DOCUMENT PASSAGE:
——
Note: Adding extra slots beyond the numbers that are specified in the parallel parameter will not increase performance, because the slots remain idle.
For scaling to Small or Medium instances, you must create and invoke a scaling script:
  1. Run oc login
  2. Open a shell script editor, copy the following script, and paste it into the editor:
    #!/bin/bash
    
    set -e
    
    USAGE="$(
      cat <<EOF
    usage: $0
      [-i | --instance]         Instance name of the aiops installation
      [-n | --namespace]        Namespace where aiops instance is installed
      [-c | --config]           Config of AIOps, can be small medium large
    EOF
    )"
    
    usage() {
      echo "$USAGE" >&2
      exit 1
    }
    
    
    
    CURR_DIR="$(cd "$(dirname "${BASH_SOURCE[0]}")" >/dev/null 2>&1 && pwd)"
    
    
    while (("$#")); do
      arg="$1"
      case $arg in
      -n | --namespace)
——
TASK SET:
a) Transcribe everything in the AIOps scaling instructions from "Note: Adding extra" down to "slots remain idle.".
b) Pick up the AIOps scaling instructions after their final line and keep writing them.
The listing has no connection to the AIOps scaling instructions.

RECORDED INFORMATION:
——
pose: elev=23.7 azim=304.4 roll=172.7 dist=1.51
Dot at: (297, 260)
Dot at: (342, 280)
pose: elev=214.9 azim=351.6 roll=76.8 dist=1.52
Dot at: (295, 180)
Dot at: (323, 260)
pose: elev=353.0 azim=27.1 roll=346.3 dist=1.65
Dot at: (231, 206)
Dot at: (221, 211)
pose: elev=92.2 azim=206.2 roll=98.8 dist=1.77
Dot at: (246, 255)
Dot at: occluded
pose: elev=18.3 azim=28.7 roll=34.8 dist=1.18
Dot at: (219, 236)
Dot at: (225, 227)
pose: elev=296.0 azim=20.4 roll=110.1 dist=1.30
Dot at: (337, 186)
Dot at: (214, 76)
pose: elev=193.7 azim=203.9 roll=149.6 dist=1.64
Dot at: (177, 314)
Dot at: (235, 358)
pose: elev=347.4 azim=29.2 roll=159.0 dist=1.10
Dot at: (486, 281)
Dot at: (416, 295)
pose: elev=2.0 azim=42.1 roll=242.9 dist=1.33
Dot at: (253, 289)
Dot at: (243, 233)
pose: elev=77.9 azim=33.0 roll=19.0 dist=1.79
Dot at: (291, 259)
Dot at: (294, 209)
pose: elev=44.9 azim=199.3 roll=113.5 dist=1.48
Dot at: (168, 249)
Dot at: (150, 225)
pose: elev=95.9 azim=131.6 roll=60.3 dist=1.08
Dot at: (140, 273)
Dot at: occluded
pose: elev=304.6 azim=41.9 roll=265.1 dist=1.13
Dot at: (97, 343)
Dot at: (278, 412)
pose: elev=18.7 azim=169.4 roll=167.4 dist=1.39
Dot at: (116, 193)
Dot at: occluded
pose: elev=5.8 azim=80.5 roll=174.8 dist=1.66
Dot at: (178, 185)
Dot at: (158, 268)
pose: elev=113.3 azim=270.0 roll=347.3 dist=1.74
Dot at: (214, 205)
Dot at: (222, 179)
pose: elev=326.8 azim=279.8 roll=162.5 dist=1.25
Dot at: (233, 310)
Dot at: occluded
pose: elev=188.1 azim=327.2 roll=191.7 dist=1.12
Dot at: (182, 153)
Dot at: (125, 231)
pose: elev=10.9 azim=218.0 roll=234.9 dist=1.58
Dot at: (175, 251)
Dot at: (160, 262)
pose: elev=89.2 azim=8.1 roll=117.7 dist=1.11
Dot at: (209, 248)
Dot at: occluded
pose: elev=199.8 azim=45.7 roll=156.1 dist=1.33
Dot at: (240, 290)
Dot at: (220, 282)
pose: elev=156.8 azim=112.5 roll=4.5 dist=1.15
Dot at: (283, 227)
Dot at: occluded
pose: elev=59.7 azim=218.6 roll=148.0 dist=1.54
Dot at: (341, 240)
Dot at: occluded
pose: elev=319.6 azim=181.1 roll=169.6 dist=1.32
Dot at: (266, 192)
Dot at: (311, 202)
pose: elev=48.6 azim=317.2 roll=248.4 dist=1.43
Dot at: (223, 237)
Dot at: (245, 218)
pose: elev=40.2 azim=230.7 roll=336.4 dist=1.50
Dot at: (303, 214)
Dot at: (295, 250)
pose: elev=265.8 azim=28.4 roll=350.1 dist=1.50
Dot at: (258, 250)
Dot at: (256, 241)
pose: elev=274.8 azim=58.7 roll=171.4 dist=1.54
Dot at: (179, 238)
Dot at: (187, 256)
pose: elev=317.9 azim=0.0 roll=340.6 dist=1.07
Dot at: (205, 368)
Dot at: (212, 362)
——
EXERCISE ANSWERS:
a)
Note: Adding extra slots beyond the numbers that are specified in the parallel parameter will not increase performance, because the slots remain idle.

b)
        if [ -n "$2" ] && [ "${2:0:1}" != "-" ]; then
          NAMESPACE=$2
          shift 2
        else
          echo "Error: Argument for $1 is missing" >&2
          exit 1
        fi
        ;;
      -i | --instance)
        if [ -n "$2" ] && [ "${2:0:1}" != "-" ]; then
          INSTANCE_NAME=$2
          shift 2
        else
          echo "Error: Argument for $1 is missing" >&2
          exit 1
        fi
        ;;
      -c | --config)
        if [ -n "$2" ] && [ "${2:0:1}" != "-" ]; then
          CONFIG=$2
          shift 2
        else
          echo "Error: Argument for $1 is missing" >&2
          exit 1
        fi
        ;;
      -h | --help)
        usage
        ;;
      -* | --*=) # unsupported flags
        echo "Error: Unsupported flag $1" >&2
        exit 1
        ;;
      esac
    done
    
    check_env_vars() {
        echo "========== Begin test for environment variables =========="
    
        if [ -z "${NAMESPACE}" ];
        then
            echo ">> NAMESPACE var not set... The -n or --namespace argument is required"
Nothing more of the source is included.